(Recorded data):
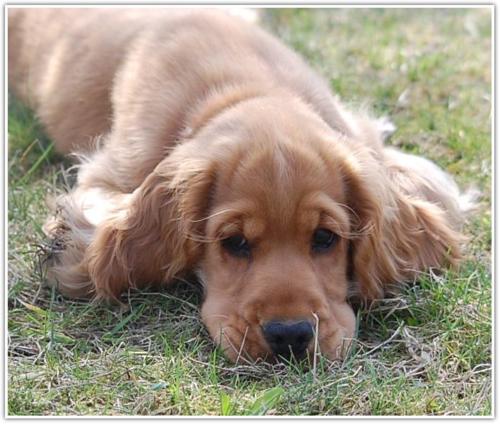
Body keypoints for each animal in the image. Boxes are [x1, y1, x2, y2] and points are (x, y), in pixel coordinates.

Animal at [6, 8, 468, 362]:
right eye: (234, 243)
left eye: (325, 238)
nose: (289, 335)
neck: (244, 88)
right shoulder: (109, 173)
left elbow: (430, 189)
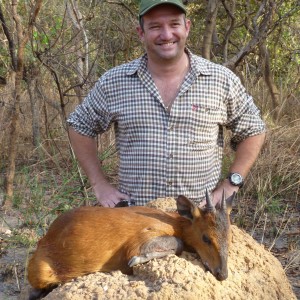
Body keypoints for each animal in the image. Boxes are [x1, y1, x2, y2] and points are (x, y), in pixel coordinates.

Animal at [27, 191, 234, 298]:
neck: (174, 223)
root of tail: (45, 238)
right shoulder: (138, 242)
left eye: (229, 236)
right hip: (40, 271)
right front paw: (137, 260)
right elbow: (178, 242)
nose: (222, 274)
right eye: (206, 238)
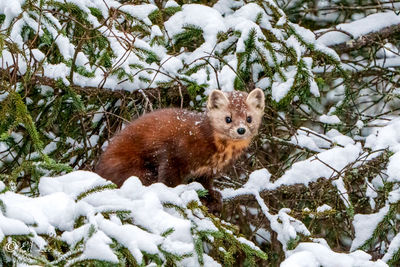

(What you are asked to do):
Starting at the line that holds "left eye: (325, 238)", copy each line exactly through the end of the listing, both ends included. Leave the pictures out.

(Result):
left eye: (325, 238)
nose: (289, 335)
neck: (244, 88)
right shoulder: (109, 173)
left elbow: (430, 189)
Body keypoints for each animal in the image. Boxes are [x1, y1, x2, y2] and points are (x, y), in pixel coordinates.

Animal at [27, 191, 234, 298]:
neck: (174, 223)
root of tail: (45, 238)
right shoulder: (138, 242)
left eye: (229, 236)
right hip: (40, 271)
right front paw: (137, 260)
right elbow: (178, 242)
nose: (222, 274)
right eye: (206, 238)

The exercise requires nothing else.